__Task list__.
- 1) In the passage about Cruz's young supporters, what is the name of the bill Cruz introduced in 2015?
- 2) Say whether each statement agrees with the passage about Cruz's young supporters, giving yes or no and quoting the words that decide it: (a) Karl Schmidt is 21 years old. (b) O'Rourke opposed the tax cut. (c) Max Louman is a student at New York University.
- 3) Carry the passage about Cruz's young supporters on from its final sentence.
___ Provided passage
Karl Schmidt, a 19-year-old Cruz volunteer, said he has supported the incumbent senator since he spoke at his high school in 2014.
“The first time I met him, he came to my high school, and he just felt like a really real guy, you know?” Schmidt told VOA, after controlling a post-rally crowd of Houston supporters waiting to get their photo taken with Cruz.
Schmidt said he cares most about tax reform and health care, specifically opposing the Obama-era Affordable Care Act, because those issues have affected his family the most. He said Cruz’s plan to address tax policy and health care most closely aligns with his views.
Deep divide on taxes, health care, economy
Cruz supported the Republicans’ trillion dollar tax cut, and drafted a bill that would make those tax cuts permanent. He championed Republican efforts to repeal the ACA, popularly known as Obamacare, and has called for “meaningful reforms” of the U.S. health care system, including expanding health care savings accounts and permitting the sale of health insurance across state lines.
O’Rourke opposed the tax cut, and has focused on creating jobs through increased spending on infrastructure and apprenticeship programs, government deregulation, and expansion of rural broadband service. He favors strengthening the ACA, extending Medicaid to more low-income Texans and eventually creating a universal health care program throughout the U.S.
Despite Cruz’s reputation as a divisive politician who is unpopular on Capitol Hill, some younger voters say they like his proposal to increase economic growth through a bill he introduced in 2015 called the American Energy Renaissance Act. The legislation seeks to remove federal restrictions on energy production and create jobs.
Cruz’s young supporters also applaud his calls for spending cuts in Washington, which they say take precedence over social issues.
Max Louman, 21, a student at New York University, said he’s “more of an economic voter” and would support Cruz in the midterm elections, even though he doesn’t agree with all of Cruz’s positions on social issues.
“I believe the Republican policies for economics help encourage growth more,” Louman said, after attending a Cruz town hall meeting.
______
___ Provided material
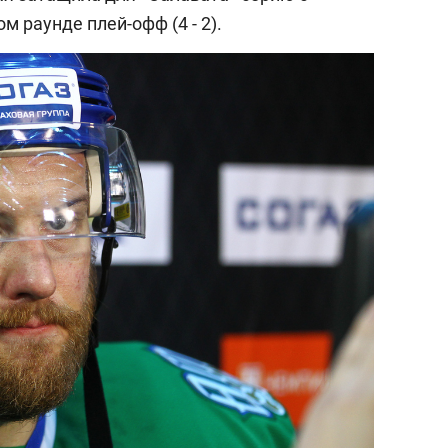
 раунде плей-офф (4 - 2).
______
__Responses to the tasks__.
- 1) The American Energy Renaissance Act.

- 2)
(a) No: "Karl Schmidt, a 19-year-old Cruz volunteer"
(b) Yes: "O’Rourke opposed the tax cut"
(c) Yes: "a student at New York University"

- 3)
According to Pew Research, the top voting issues for all voters in 2016 were the economy, terrorism, foreign policy and health care, in that order.
Like Louman, Cruz said he believes his and Republican economic policies are ultimately better for young people.
“The agenda of the left wing, the agenda of socialists, is absolutely devastating to young people,” Cruz told VOA.
O’Rourke cited a number of issues that he said young people have told him are important to them.
“Making sure that the internet is open and works for everyone, regardless of your ability to pay,” he said, referring to net neutrality. “Making sure that we have universal health care. Or making sure that we deliver on our promise for leading the conversation on immigration. Or ending gun violence in our schools and in our communities.”
Power of the vote
Regardless of political party, many young people advocate open discussion and voting. Just 51 percent of millennials — born between 1981 and 1996 — voted in the 2016 elections, compared to 61 percent of the general electorate, according to U.S. Census Bureau data.
Houston resident Elvonte Patton, 29, created “The Young and the Politics,” a nonpartisan political organization that encourages young people to register to vote.
“Go exercise your right to vote. That’s all that matters to me,” he told VOA at a local O’Rourke rally where his organization registered new voters. In March, Patton ran for a seat on the Harris County Board of Education and was defeated in the Democratic primary.
Cruz supporter Schmidt said his friends were too young to vote in the most recent elections in 2016. This time, he said, he’s “definitely going to make sure all my friends go out and vote.”
“I think the young people are going to predict this race,” said Patton, who said he is confident that voter turnout, particularly among young people, will grow in the 2018 midterm elections. “Honestly, whoever the young people go and vote for, that’s who will win this race,” he said.